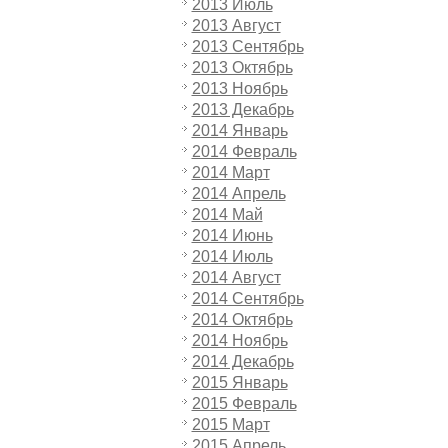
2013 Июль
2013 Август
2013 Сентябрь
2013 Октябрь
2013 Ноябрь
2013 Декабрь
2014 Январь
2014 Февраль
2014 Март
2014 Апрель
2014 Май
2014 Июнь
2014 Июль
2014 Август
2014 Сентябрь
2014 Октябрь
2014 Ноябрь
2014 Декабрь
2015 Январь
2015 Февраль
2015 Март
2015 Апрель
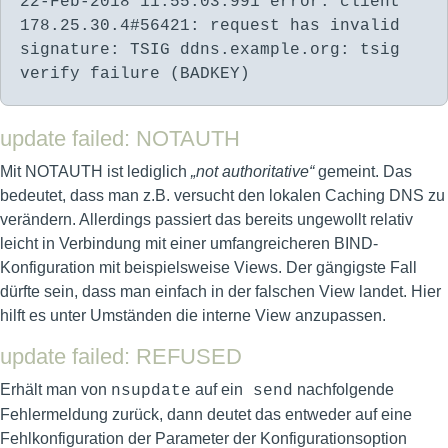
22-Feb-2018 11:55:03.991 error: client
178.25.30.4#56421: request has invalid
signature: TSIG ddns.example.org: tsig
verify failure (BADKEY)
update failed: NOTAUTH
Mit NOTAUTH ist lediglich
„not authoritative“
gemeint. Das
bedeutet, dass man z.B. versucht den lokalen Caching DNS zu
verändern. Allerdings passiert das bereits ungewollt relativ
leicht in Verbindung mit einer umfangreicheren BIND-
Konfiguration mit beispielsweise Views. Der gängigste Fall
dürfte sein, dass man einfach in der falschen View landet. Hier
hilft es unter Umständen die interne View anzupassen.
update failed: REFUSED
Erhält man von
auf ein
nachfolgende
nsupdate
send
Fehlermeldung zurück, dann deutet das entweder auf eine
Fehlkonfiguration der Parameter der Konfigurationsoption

==

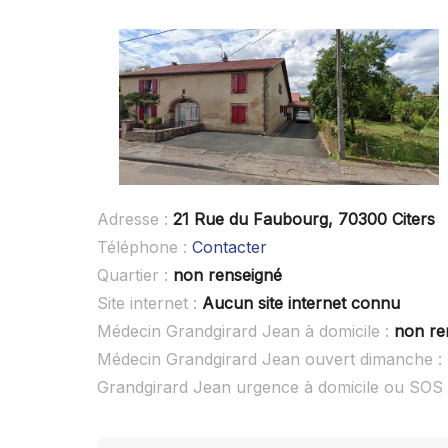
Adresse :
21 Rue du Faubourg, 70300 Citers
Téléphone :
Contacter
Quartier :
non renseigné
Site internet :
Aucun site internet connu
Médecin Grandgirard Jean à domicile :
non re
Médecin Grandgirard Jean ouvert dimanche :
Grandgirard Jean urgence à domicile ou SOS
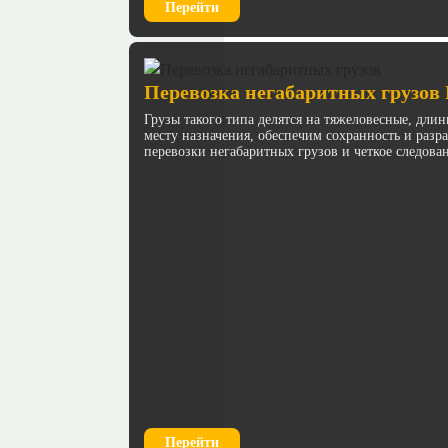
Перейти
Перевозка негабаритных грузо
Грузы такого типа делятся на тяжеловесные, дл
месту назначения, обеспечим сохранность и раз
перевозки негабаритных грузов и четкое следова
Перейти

- **What this task involves**: Range to copy from the listing above: the line containing "2015 Январь" down to the line containing "Fehlkonfiguration der Parameter", both included. Reproduce it exactly, minus the pictures, and add nothing.

- **Result for this exercise**:
2015 Январь
2015 Февраль
2015 Март
2015 Апрель
22-Feb-2018 11:55:03.991 error: client
178.25.30.4#56421: request has invalid
signature: TSIG ddns.example.org: tsig
verify failure (BADKEY)
update failed: NOTAUTH
Mit NOTAUTH ist lediglich
„not authoritative“
gemeint. Das
bedeutet, dass man z.B. versucht den lokalen Caching DNS zu
verändern. Allerdings passiert das bereits ungewollt relativ
leicht in Verbindung mit einer umfangreicheren BIND-
Konfiguration mit beispielsweise Views. Der gängigste Fall
dürfte sein, dass man einfach in der falschen View landet. Hier
hilft es unter Umständen die interne View anzupassen.
update failed: REFUSED
Erhält man von
auf ein
nachfolgende
nsupdate
send
Fehlermeldung zurück, dann deutet das entweder auf eine
Fehlkonfiguration der Parameter der Konfigurationsoption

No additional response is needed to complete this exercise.